Night Shift(105)
“Not so much,” she said. “Not such a sacrifice.”
“Maybe we can get in a warm bed and sacrifice again, real soon?” Bobo seemed reluctant to get off her and get up, and she could understand that. She would like to revel in the moment, too. But the world intruded, and she knew her magic would not be able to hold the scene for long, even with Sylvester’s chant.
“That sounds very good to me.”
She could tell the moment Bobo felt the full impact of the injury. He hissed, and rolled off to her side. “Plus, we need to look at that leg of yours,” she said prosaically.
“It hurts a hell of lot. Damn. This is literally anticlimactic,” Bobo said, and she began to giggle. He sat up, and she scrambled to her feet. She looked around for her silk robe and found it lying in a dirt-streaked heap a few feet away. Bobo’s own clothes were not in much better shape, and his jeans were decorated lavishly with cat hair, though Mr. Snuggly was nowhere in sight. Perhaps he was enjoying being a lion.
Lemuel and Quinn helped Bobo to his feet and half carried him to Fiji’s house, after a moment of hesitation.
“You have some cleaning up to do,” the Rev said, in his creaky voice. “You’re still . . . beaming.”
After a moment, Fiji realized he meant magical cleaning up. She was the source of the light around the crossroad. Okay, she would figure this out.
She ratcheted down her magic, unfocusing her will to dissolve the bubble that had kept the world out. As she did so, she saw that all the ghosts of the town were clustered around the ash-and-salt circle, interspersed with live people. Aunt Mildred was standing next to Chuy, and a Mexican cowboy in clothes of a hundred years before was looking at Olivia, who’d resumed her seat on the steps of the pawnshop.
Though she was fascinated and would have liked to spend moments looking at every face, the next instant a car’s headlights were coming from the west, from Marthasville, and the cold pinched her skin, and she realized she had to get inside or risk getting arrested. She felt her weariness in her bones . . . plus a very pleasant sense of relaxation and a slight achiness.
Fiji caught a glimpse of the body of Harvey Whitefield, but someone else would have to take care of that particular problem.
Fiji gathered up their clothes hurriedly and started for her house. She sensed someone in front of her and looked up to discover her sister, who had somehow wriggled out of her bonds.
“What did I just see?” Kiki said. “Were you humping in the middle of the road? Did I just see something coming out of the asphalt?”
“What do you think you saw?” Fiji said, and took a step around Kiki. “Go home, Kiki, and don’t come back.”
She walked over to her house, finally locating Mr. Snuggly. He was sitting on the little wall around the porch next to a planter, and he looked proud—which meant he looked like all cats. But he nodded to her in a congratulatory way, and then set about cleaning his paws.
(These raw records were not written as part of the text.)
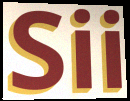
Sii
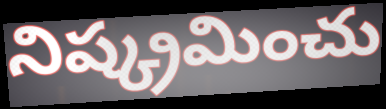
నిష్క్రమించు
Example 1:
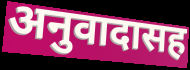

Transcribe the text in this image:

अनुवादासह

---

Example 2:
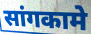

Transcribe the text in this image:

सांगकामे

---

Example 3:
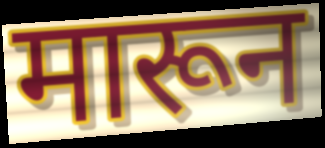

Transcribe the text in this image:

मारून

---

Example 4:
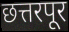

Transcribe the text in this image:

छत्तरपूर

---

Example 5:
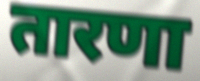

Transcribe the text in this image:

तारणा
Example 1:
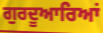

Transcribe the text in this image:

ਗੁਰਦੂਆਰਿਆਂ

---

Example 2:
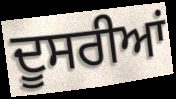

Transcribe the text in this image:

ਦੂਸਰੀਆਂ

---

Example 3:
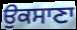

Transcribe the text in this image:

ਉਕਸਾਣਾ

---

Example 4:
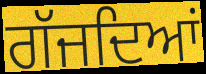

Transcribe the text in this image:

ਗੱਜਦਿਆਂ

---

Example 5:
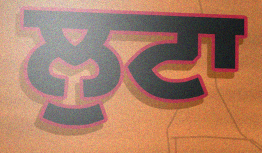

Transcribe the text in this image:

ਲੁਟਾ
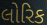
લોરિક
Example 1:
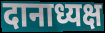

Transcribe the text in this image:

दानाध्यक्ष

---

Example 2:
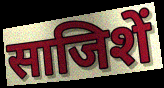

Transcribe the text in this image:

साजिशें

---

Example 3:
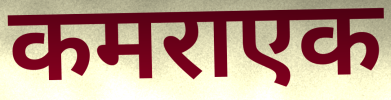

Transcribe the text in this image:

कमराएक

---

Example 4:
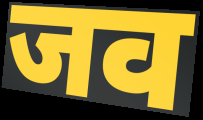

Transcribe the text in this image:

जव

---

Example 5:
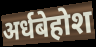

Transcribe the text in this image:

अर्धबेहोश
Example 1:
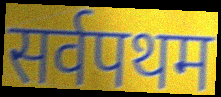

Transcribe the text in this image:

सर्वपथम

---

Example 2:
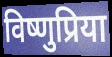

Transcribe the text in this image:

विष्णुप्रिया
For a moment, Fiji hesitated at the door, looking back. She could see a shadow surrounding the cat, a shadow that didn’t match the domestic shorthair feline outline at all.
But Fiji had opened the door an inch, and she could hear the water of the shower running. She could imagine the warmth of the water and the clean smell of her soap and she knew Bobo was waiting for her to join him. She hoped Lemuel had healed his leg. If not, there was bandaging to do. She even looked forward to that. Fiji stepped inside and shut the door behind her.
38
The next morning, Fiji woke feeling like a new woman. The crisis was over. The demon was imprisoned. Bobo was asleep beside her. She had saved the world! She had had sex! Bobo loved her!
She tried to track down the essential difference she felt in herself. She was still Fiji, still the least important person in a contentious family, still a witch in a society that did not like witches, still round as a honeydew in a nation that revered stiltlike women.
But now, she thought, I am powerful. It was a fact. Her feeling that she was transforming had begun before last night—in fact, when she had frozen the gunmen the day of the assault on Olivia. The day she had killed McGuire. Arthur Smith would never stop asking questions about that day, and she would never be held responsible for any of it. She knew that. And despite the fact that everyone was always talking about how nice she was, she didn’t feel guilty for having killed Ellery McGuire. It had been the only way to prevent the deaths of people she knew—people who were in her care.
She wondered if Sylvester Ravenwing would stay, and she rather hoped he would. She wondered if Olivia would decide to become a vampire. She wondered if Joe and Chuy would ever be able to re-attain heaven. And what would Teacher and Madonna do, now that Olivia’s father might come talk to Olivia directly? There was no need to protect her from Ellery McGuire any longer, Fiji figured.